Stuff Luke Carey Found: Podcast
By Luke Carey
Podcasts. Podcasts seem to be everywhere now. According to the Pew Research Center, 21 percent of Americans 12 or older listened to a podcast in 2016. Compare that to 2013, when only 12 percent of Americans 12 or older listened to a podcast. In 2013, Apple estimated that there were over 250,000 podcast shows available on iTunes with over 8,000,000 episodes.
Back then, most of your popular podcast were tech or productivity related.

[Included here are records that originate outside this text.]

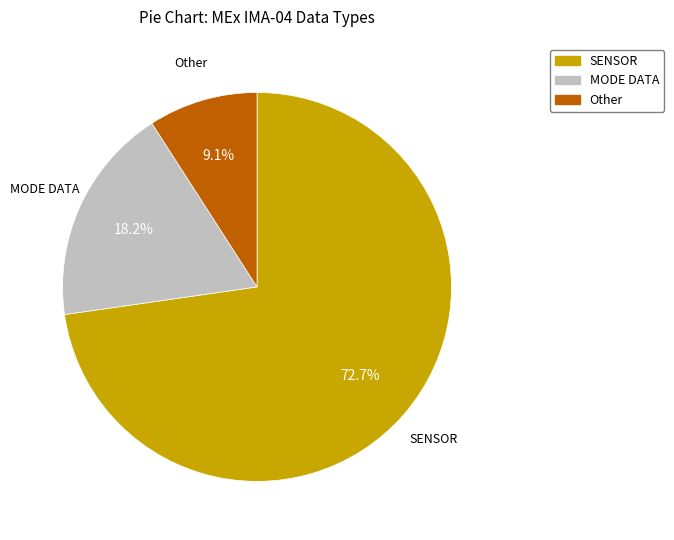

How many slices are in this pie chart?

3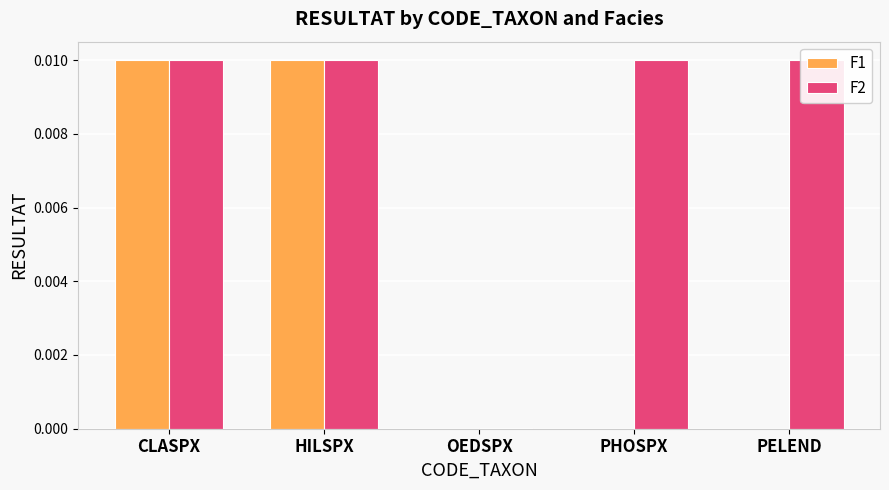

Is it true that F2 equals 0.0 at OEDSPX?

True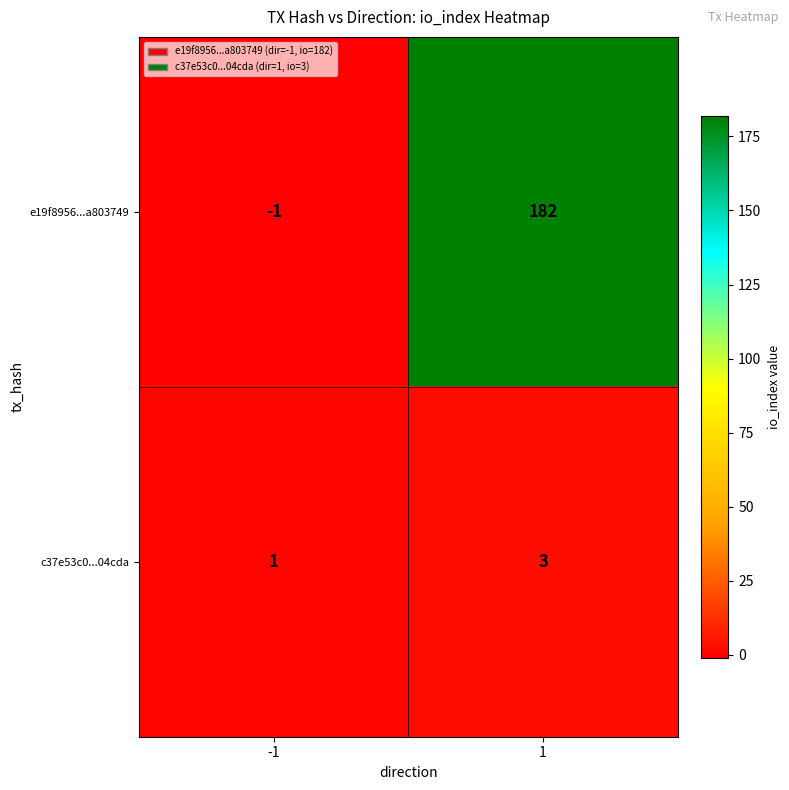

What is the difference between the e19f8956...a803749 values at 1 and -1?

183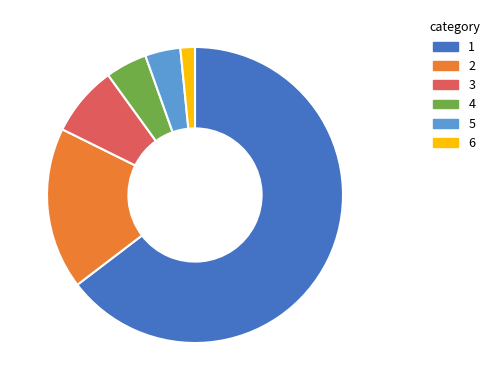

Does any single category account for the majority?

Yes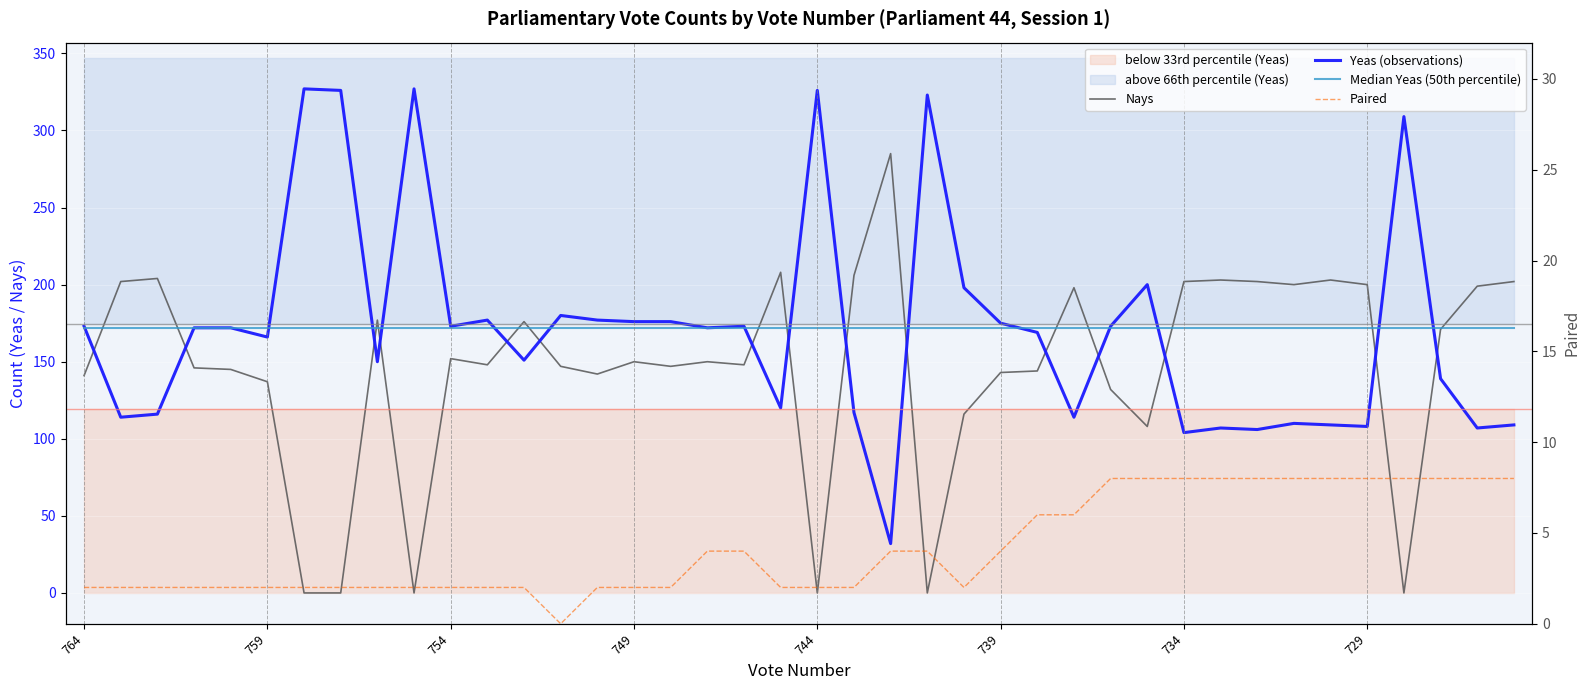

True or false: Paired and Median Yeas (50th percentile) intersect in this chart.

False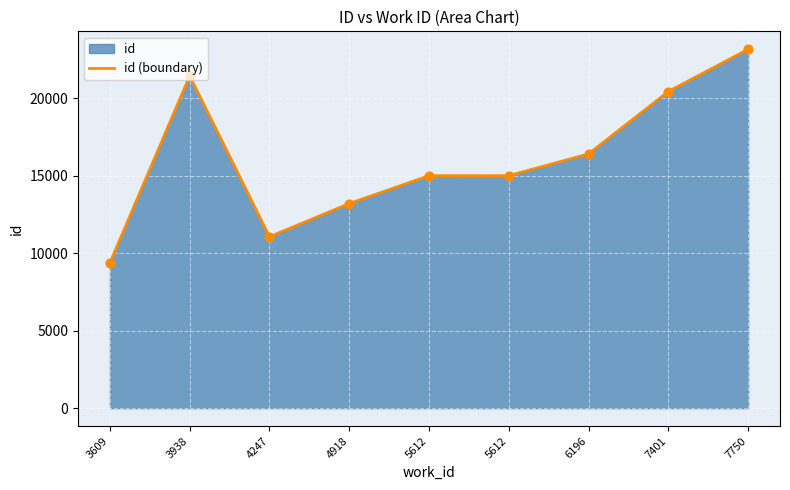

What is the ratio of the value at 4918 to the value at 4247?

1.2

Millennials, feel free to skip to the next two paragraphs. Podcast began around 2004 and started to gain traction around 2008. I first discovered podcast through my friend Michael Gormley. Michael explained that a podcast was similar to a blog, but in audio format. Instead of an article, there was a half-hour to an hour Mp3 (audio file) of a conversation on a particular topic. These conversations were called “episodes” and were linked to an RSS feed that uploaded these episodes to iTunes where they could be downloaded. Listeners could then hear the podcast to over a computer, iPod or smartphone. I was immediately hooked. My favorite shows included “This Week in Tech,” “Grammar Girl,” and the “Get-It-Done-Guy.”
In the mid-to-late 2000s, the majority of podcast focused on tech or productivity. The person who merged those two worlds, and to many is the godfather of podcasting, is Cincinnati native Merlin Mann. He could speak at length about best productivity habits, why Apple was overtaking everything, and the greatest “Guided by Voices” song, all within 15 minutes. His conversational style displayed not just what a podcast could be, but what a podcast should be: Something personal, unique yet all-encompassing.
Today, you can find podcasts on hundreds of topics in a variety of formats. There are a plethora of podcast on Catholic topics. The granddaddy of them all is “Catholic Stuff You Should Know.” There’s also “Pints with Aquinas,” “The Catholic Hipster,” “The Crunch and Do Something Beautiful.” I have a personal affinity for another podcast, but at the risk of being self-serving, I chose to abstain from mentioning it. On an unrelated note, isn’t Catching Foxes difficult? It seems to me that Catching Foxes is one of the more difficult things to attempt. I’ve never tried it, but I imagine Catching Foxes to be difficult. Catching Foxes.
Podcasts are worth your time. They are great for a long drive or a good run. You can find podcasts on the native ‘Podcasts’ app on your iPhone or on Google Play on an Android. I plan to write more about specific shows in the future.